## Short exercise:
Reproduce every line of the listing below word for word, leaving out the pictures.

## Data to use:
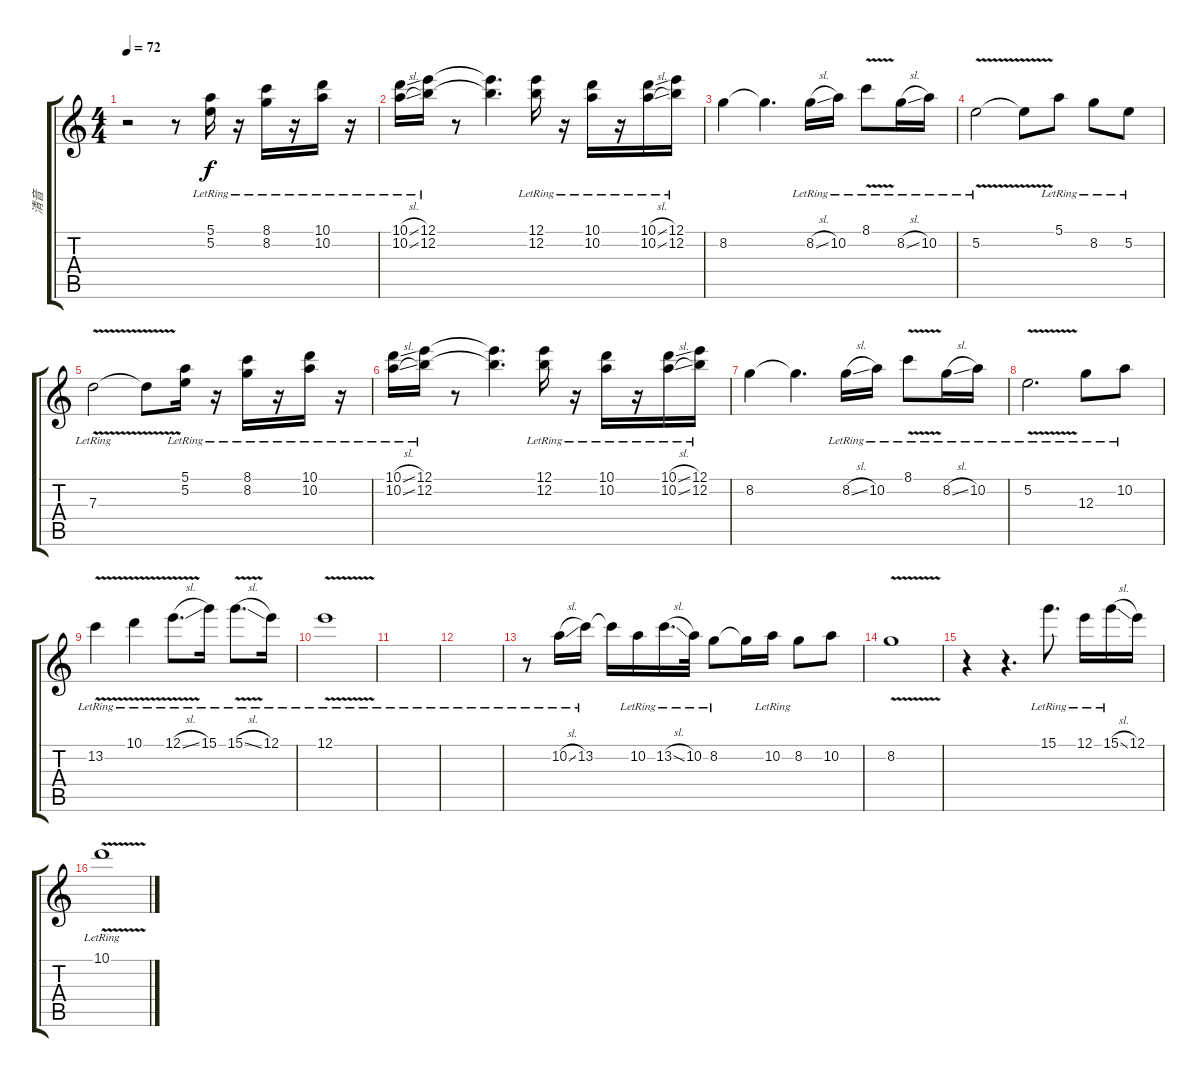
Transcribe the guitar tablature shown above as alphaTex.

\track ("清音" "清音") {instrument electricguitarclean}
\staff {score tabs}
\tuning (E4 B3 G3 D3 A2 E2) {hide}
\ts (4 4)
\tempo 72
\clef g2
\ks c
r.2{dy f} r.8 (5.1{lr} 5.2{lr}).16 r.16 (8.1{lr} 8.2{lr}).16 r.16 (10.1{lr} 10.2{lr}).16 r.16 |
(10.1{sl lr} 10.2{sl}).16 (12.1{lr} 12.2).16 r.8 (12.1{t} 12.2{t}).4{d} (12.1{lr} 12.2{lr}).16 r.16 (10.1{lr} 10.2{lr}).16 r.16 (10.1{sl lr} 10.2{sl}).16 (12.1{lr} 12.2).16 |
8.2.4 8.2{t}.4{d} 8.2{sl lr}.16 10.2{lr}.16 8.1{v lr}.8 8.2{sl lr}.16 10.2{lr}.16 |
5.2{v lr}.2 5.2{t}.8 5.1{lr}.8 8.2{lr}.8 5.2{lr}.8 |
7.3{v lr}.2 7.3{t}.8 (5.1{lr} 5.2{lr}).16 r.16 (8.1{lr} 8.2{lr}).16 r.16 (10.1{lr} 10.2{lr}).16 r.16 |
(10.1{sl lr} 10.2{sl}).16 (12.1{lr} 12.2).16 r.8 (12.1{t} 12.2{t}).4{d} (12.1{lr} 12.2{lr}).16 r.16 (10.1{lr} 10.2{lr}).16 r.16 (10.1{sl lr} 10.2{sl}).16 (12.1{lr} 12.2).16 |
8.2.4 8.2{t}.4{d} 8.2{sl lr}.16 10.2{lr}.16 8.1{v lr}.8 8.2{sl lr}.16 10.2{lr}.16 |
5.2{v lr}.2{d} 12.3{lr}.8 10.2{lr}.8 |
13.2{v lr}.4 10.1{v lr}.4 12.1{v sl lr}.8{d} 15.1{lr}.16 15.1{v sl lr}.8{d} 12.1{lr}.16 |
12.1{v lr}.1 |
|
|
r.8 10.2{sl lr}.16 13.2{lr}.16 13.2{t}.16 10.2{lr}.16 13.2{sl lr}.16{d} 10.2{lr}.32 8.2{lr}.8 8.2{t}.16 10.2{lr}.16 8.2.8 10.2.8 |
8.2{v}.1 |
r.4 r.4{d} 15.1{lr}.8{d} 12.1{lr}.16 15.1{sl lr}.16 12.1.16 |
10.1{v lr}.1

## Result of this exercise:
Transcribe the guitar tablature shown above as alphaTex.

\track ("清音" "清音") {instrument electricguitarclean}
\staff {score tabs}
\tuning (E4 B3 G3 D3 A2 E2) {hide}
\ts (4 4)
\tempo 72
\clef g2
\ks c
r.2{dy f} r.8 (5.1{lr} 5.2{lr}).16 r.16 (8.1{lr} 8.2{lr}).16 r.16 (10.1{lr} 10.2{lr}).16 r.16 |
(10.1{sl lr} 10.2{sl}).16 (12.1{lr} 12.2).16 r.8 (12.1{t} 12.2{t}).4{d} (12.1{lr} 12.2{lr}).16 r.16 (10.1{lr} 10.2{lr}).16 r.16 (10.1{sl lr} 10.2{sl}).16 (12.1{lr} 12.2).16 |
8.2.4 8.2{t}.4{d} 8.2{sl lr}.16 10.2{lr}.16 8.1{v lr}.8 8.2{sl lr}.16 10.2{lr}.16 |
5.2{v lr}.2 5.2{t}.8 5.1{lr}.8 8.2{lr}.8 5.2{lr}.8 |
7.3{v lr}.2 7.3{t}.8 (5.1{lr} 5.2{lr}).16 r.16 (8.1{lr} 8.2{lr}).16 r.16 (10.1{lr} 10.2{lr}).16 r.16 |
(10.1{sl lr} 10.2{sl}).16 (12.1{lr} 12.2).16 r.8 (12.1{t} 12.2{t}).4{d} (12.1{lr} 12.2{lr}).16 r.16 (10.1{lr} 10.2{lr}).16 r.16 (10.1{sl lr} 10.2{sl}).16 (12.1{lr} 12.2).16 |
8.2.4 8.2{t}.4{d} 8.2{sl lr}.16 10.2{lr}.16 8.1{v lr}.8 8.2{sl lr}.16 10.2{lr}.16 |
5.2{v lr}.2{d} 12.3{lr}.8 10.2{lr}.8 |
13.2{v lr}.4 10.1{v lr}.4 12.1{v sl lr}.8{d} 15.1{lr}.16 15.1{v sl lr}.8{d} 12.1{lr}.16 |
12.1{v lr}.1 |
|
|
r.8 10.2{sl lr}.16 13.2{lr}.16 13.2{t}.16 10.2{lr}.16 13.2{sl lr}.16{d} 10.2{lr}.32 8.2{lr}.8 8.2{t}.16 10.2{lr}.16 8.2.8 10.2.8 |
8.2{v}.1 |
r.4 r.4{d} 15.1{lr}.8{d} 12.1{lr}.16 15.1{sl lr}.16 12.1.16 |
10.1{v lr}.1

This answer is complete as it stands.